# Activity
Pick out each line in the data below that contains the word "niveau", and copy every such line.

═════ Task inputs ═════

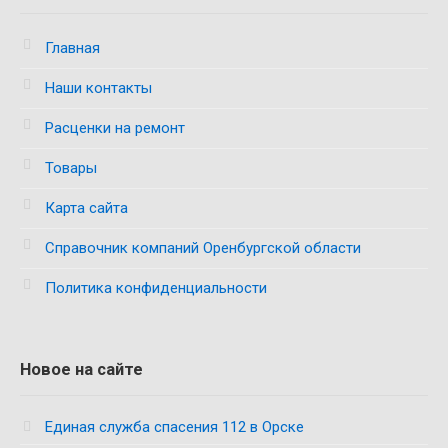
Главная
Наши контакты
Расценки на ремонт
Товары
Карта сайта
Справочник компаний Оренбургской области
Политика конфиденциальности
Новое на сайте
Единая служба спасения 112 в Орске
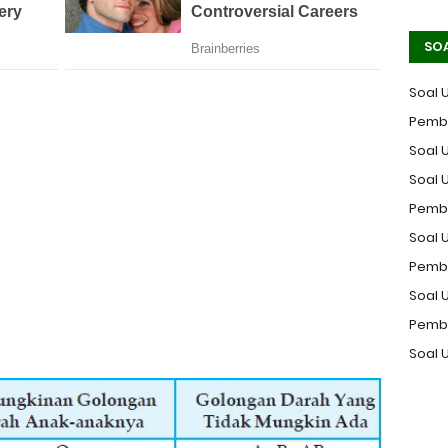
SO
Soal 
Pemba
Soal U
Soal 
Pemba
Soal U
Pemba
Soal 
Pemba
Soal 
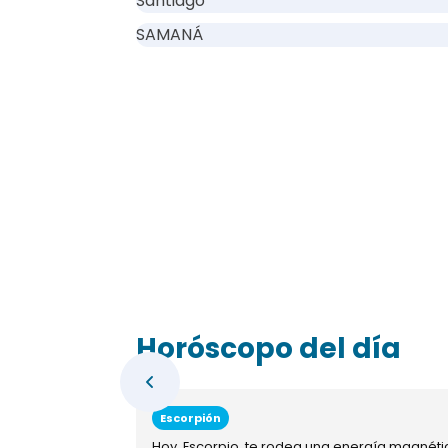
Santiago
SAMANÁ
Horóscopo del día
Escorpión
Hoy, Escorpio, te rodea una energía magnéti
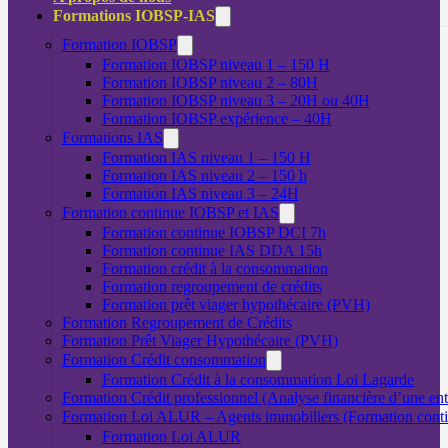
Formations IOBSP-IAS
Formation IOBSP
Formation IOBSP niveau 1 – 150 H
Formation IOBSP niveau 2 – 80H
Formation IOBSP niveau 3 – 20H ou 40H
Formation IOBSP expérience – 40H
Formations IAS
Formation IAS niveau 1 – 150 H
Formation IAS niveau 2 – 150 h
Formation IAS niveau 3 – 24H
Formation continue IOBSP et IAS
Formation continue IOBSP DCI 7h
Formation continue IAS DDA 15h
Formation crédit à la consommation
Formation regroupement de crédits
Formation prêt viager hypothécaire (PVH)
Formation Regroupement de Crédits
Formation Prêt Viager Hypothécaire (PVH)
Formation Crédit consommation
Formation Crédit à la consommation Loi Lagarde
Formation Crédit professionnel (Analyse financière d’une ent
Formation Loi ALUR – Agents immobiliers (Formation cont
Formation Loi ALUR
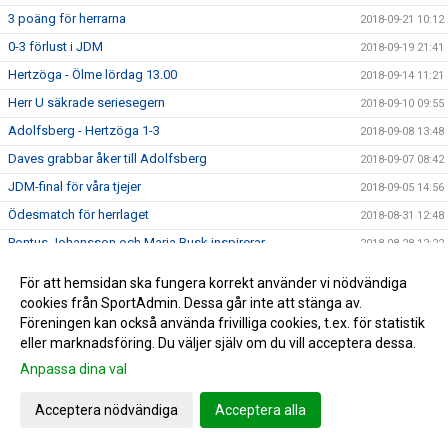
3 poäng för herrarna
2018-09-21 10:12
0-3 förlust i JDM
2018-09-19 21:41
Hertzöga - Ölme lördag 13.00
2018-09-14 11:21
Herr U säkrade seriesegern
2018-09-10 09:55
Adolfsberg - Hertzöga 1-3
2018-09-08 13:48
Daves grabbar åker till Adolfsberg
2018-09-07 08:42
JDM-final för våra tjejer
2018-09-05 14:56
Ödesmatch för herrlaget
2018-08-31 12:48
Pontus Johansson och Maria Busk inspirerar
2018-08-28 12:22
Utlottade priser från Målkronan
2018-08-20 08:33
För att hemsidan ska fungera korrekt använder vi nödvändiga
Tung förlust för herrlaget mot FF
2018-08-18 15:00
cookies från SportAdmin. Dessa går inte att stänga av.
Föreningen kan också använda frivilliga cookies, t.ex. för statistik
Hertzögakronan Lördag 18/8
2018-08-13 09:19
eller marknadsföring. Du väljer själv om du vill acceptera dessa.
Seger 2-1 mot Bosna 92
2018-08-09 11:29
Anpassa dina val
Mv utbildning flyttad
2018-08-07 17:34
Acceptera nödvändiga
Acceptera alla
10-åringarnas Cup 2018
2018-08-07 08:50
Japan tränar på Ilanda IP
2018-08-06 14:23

═════
═════ Task inputs ═════

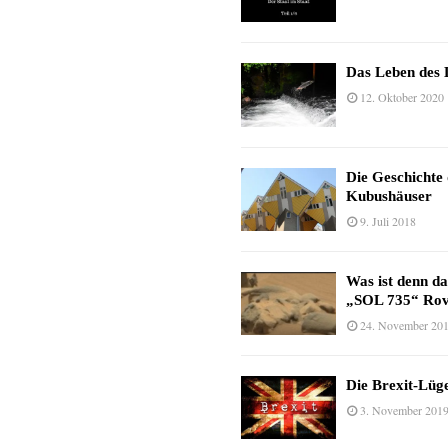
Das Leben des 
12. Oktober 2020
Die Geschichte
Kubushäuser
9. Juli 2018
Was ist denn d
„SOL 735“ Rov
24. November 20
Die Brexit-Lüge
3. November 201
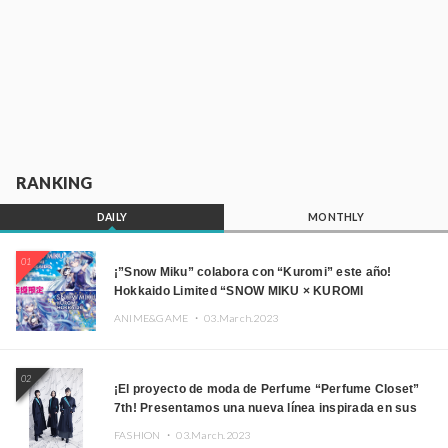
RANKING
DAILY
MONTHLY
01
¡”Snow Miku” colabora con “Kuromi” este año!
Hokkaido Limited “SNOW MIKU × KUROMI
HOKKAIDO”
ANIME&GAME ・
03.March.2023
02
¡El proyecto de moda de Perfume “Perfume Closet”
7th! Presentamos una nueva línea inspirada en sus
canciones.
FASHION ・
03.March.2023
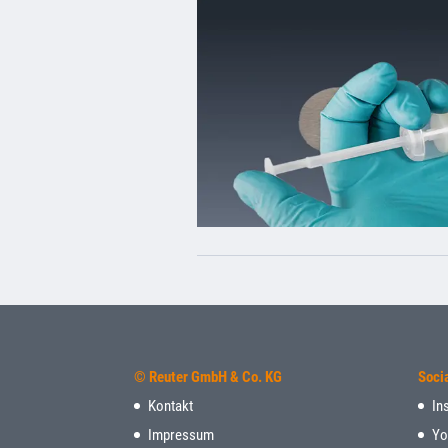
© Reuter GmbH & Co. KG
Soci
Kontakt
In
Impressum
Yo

═════

# Your response
Formation IOBSP niveau 1 – 150 H
Formation IOBSP niveau 2 – 80H
Formation IOBSP niveau 3 – 20H ou 40H
Formation IAS niveau 1 – 150 H
Formation IAS niveau 2 – 150 h
Formation IAS niveau 3 – 24H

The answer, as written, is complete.